# NaNoGenMo assignment

## Random

Add the **Random** library to this Jupyter notebook:

In [None]:
import random

## spaCy (& displacy)

If not yet installed, install **[spaCy](https://spacy.io/usage)** using **Anaconda**.

In [None]:
# uncomment to install
# !conda install -c conda-forge spacy

[Download](https://spacy.io/usage/models#download) the small general-purpose model:

In [None]:
# uncomment to install
# !python -m spacy download en_core_web_sm

Add **spaCy** to this Jupyter notebook.

In [None]:
import spacy

Add **displaCy** to this Jupyter notebook.

In [None]:
from spacy import displacy

Create a new **spaCy** small model (`en_core_web_sm`) object:

In [None]:
nlp = spacy.load('en_core_web_sm')

## The Jungle Book

The Jungle Book as a string:

In [None]:
text_kip_jungle = open('00236.txt').read()
len(text_kip_jungle)

The Jungle Book as natural language processed object:

In [None]:
doc_kip_jungle = nlp(open("00236.txt").read())
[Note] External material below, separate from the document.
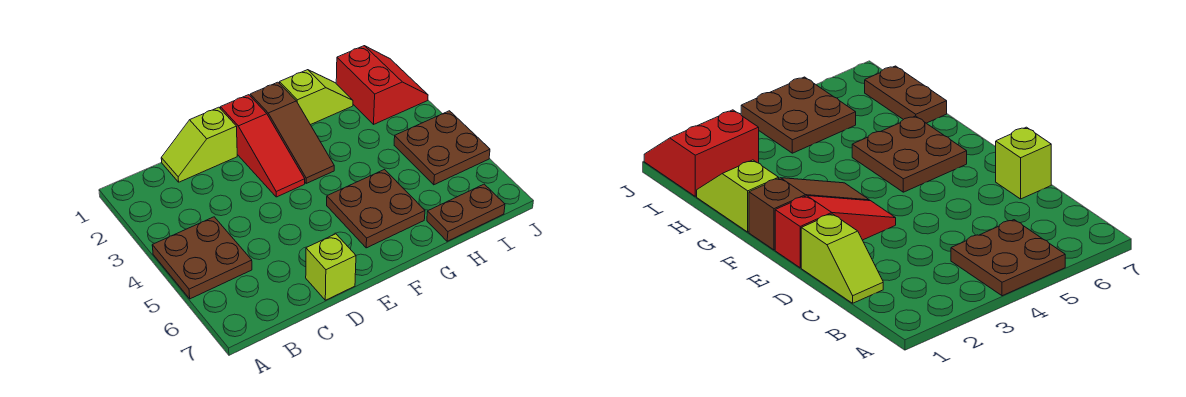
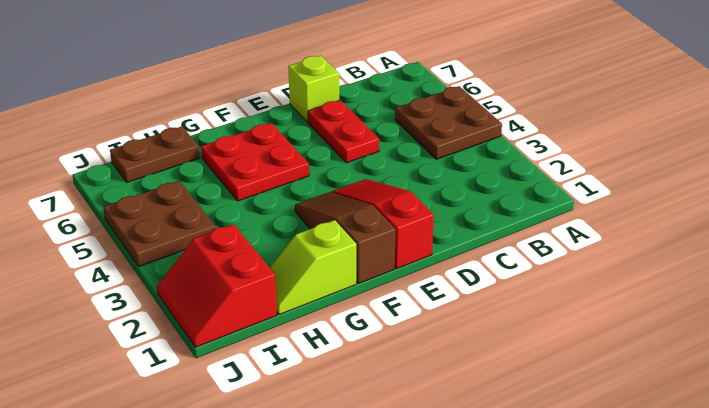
lime slope C1:D1 level 1 top D -> none
none -> red plate D5:D6 level 1
brown plate F5:G6 level 1 -> red plate F5:G6 level 1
The Jungle Book parsed into a list of sentences, print how many:

In [None]:
kip_jungle_sentences = list(doc_kip_jungle.sents)
len(kip_jungle_sentences)

Print out 5 random sentences from the list:

In [None]:
random.sample(kip_jungle_sentences, 5)

### The Jungle Book » Noun Chunks, Subjects, and Direct Objects

The Jungle Book parsed into a list of noun chunks

In [None]:
kip_jungle_noun_chunks = list(doc_kip_jungle.noun_chunks)
random.sample(kip_jungle_noun_chunks, 5)

Noun chunks parsed into subjects and direct objects

In [None]:
kip_jungle_subjects = [chunk for chunk in kip_jungle_noun_chunks if chunk.root.dep_ == 'nsubj']
kip_jungle_objects = [chunk for chunk in kip_jungle_noun_chunks if chunk.root.dep_ == 'dobj']

In [None]:
# random.sample(kip_jungle_noun_chunks, 5)
# random.sample(kip_jungle_subjects, 5)
random.sample(kip_jungle_objects, 5)

### The Jungle Book » Parts of Speech

The Jungle Book tagged with various parts of speech

In [None]:
kip_jungle_sentences = list(doc_kip_jungle.sents)
len(kip_jungle_sentences)

In [None]:
kip_jungle_nums_card = [w for w in doc_kip_jungle if w.tag_ == "CD"] # e.g. one, two, three

kip_jungle_adjs = [w for w in doc_kip_jungle if w.tag_ == "JJ"]
kip_jungle_adjs_comparative = [w for w in doc_kip_jungle if w.tag_ == "JJR"] # e.g. bigger, better, stonger, worse
kip_jungle_adjs_superlative = [w for w in doc_kip_jungle if w.tag_ == "JJS"] # e.g. biggest, best, strongest, worst

kip_jungle_verb_modal = [w for w in doc_kip_jungle if w.tag_ == "MD"] # fanboy

kip_jungle_nouns = [w for w in doc_kip_jungle if w.tag_ == "NN"]
kip_jungle_nouns_prop_sing = [w for w in doc_kip_jungle if w.tag_ == "NNP"]
kip_jungle_nouns_prop_plur = [w for w in doc_kip_jungle if w.tag_ == "NNPS"]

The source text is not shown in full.